If the Australian Financial Review’s Julie Hare is to be believed, University of Melbourne Vice-Chancellor Duncan Maskell has “joined an alliance of Greens, socialists and student unions calling for the reintroduction of free university”.

This is a surprising alliance, to say the least. Maskell receives an annual salary of $1.5 million, making him the highest paid of any Australian vice-chancellor. He sits on the board of the ASX-listed biotech company CSL. In his five years as vice-chancellor, he has overseen multiple restructures and wage theft scandals and the sacking of hundreds of staff. In 2020, he publicly stated his scepticism of lifesaving lockdowns, questioning whether the cost of keeping the elderly alive was in the overall public interest.
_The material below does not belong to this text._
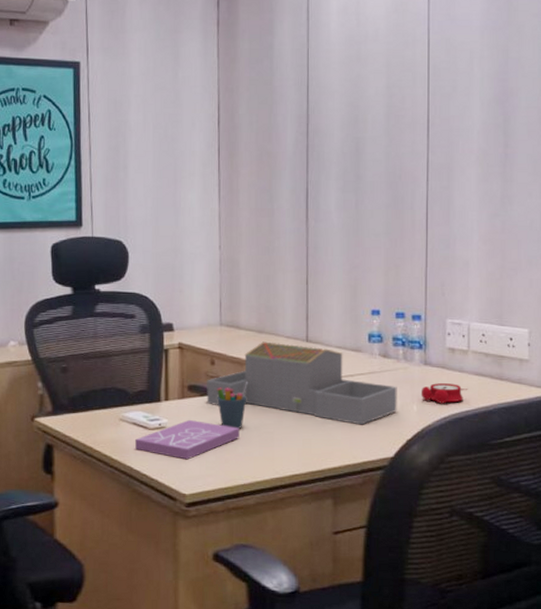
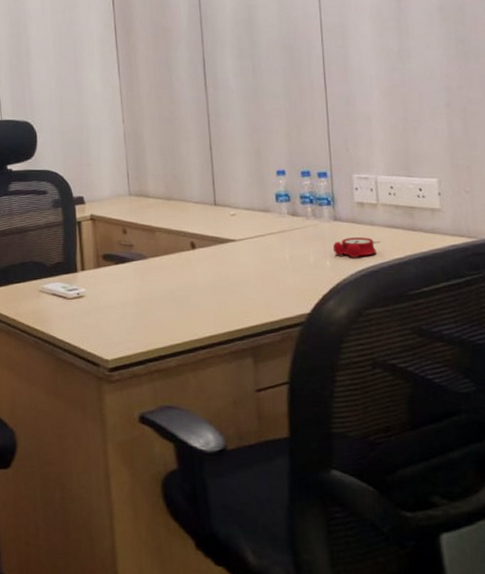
book: present [135,419,240,460] -> none [56,287,156,327]
architectural model: present [206,341,397,425] -> none [120,208,310,284]
pen holder: present [216,382,247,429] -> none [130,248,160,294]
At his annual address to the university in June, Maskell proclaimed his support for free education, arguing to shift away from “the idea that university education is only of private benefit to individuals—not public benefit to societies”.

But any such pronouncements about the “public good” from bosses like Maskell must be scrutinised. Higher education is, after all, now a multibillion-dollar industry that has relentlessly imposed cost-cutting measures. It is an unlikely coincidence that these headline-grabbing comments were made just hours before hundreds of University of Melbourne staff began a 24-hour strike against Maskell’s refusal to grant basic job security and a real pay rise to his 12,000 employees.

If Maskell is so keen on equalising access to education, what exactly has he done to make tertiary education more affordable and accessible?

The university’s US-style “Melbourne Model”, in which students complete general undergraduate courses and then more specific postgraduate degrees to gain qualifications, has massively increased student fees. A standard five-year undergraduate medicine degree, for example, costs around $59,000 at other universities and can be covered by a HECS-HELP loan. At the University of Melbourne, a full-fee position in the Doctor of Medicine program costs $366,000, on top of the cost of an undergraduate degree. This exceeds the cap for government loans, meaning students pay a significant portion out of pocket.

Maskell drew on his own ascension from a working-class background to top university executive in his speech. Yet the university he runs has a terrible record of helping poor prospective students: between 2013 and 2019, the number of students enrolled from low-SES backgrounds increased by just 23, according to data from the National Centre for the Study of Equity in Higher Education. Providing scholarships based on need rather than performance or making student accommodation more affordable could easily make the university more accessible.

Maskell’s call for free education has an important qualifier: it would be limited to domestic students. Profits in the higher education sector are based largely on fleecing international students for overpriced degrees. The University of Melbourne currently charges international students $100,000 to $180,000 for a bachelor’s degree. In 2020, it made $845 million from international student fees.

Under Makell’s vision for a more “equitable” higher education system, the sector would continue to make massive profits from exporting education on the international market, while receiving more government funding for domestic students to offset the reduction in student fees. And where should this additional government revenue come from, according to Maskell? Not additional taxes on the corporations and billionaires who benefit from the supply of skilled graduates, but from increased taxes on graduates themselves.

The university’s submission to the Labor government’s Australian Universities Accord notes that free education “seems extremely unlikely to gain government support”. This is correct—the ALP abandoned free education in the 1980s and has since increased student fees repeatedly. But if Maskell really is a believer in free (or even more affordable) education, he could easily slash student fees himself. To pay for it, perhaps he could sell some of the university’s 200 inner-city real estate assets, or cash in some of its multibillion-dollar investment portfolio. Tapping into 2021’s $584 million surplus could be a start.

But he will never consider doing any of that, because he’s the boss of a corporate university. He will always put profits above the interests of staff and students.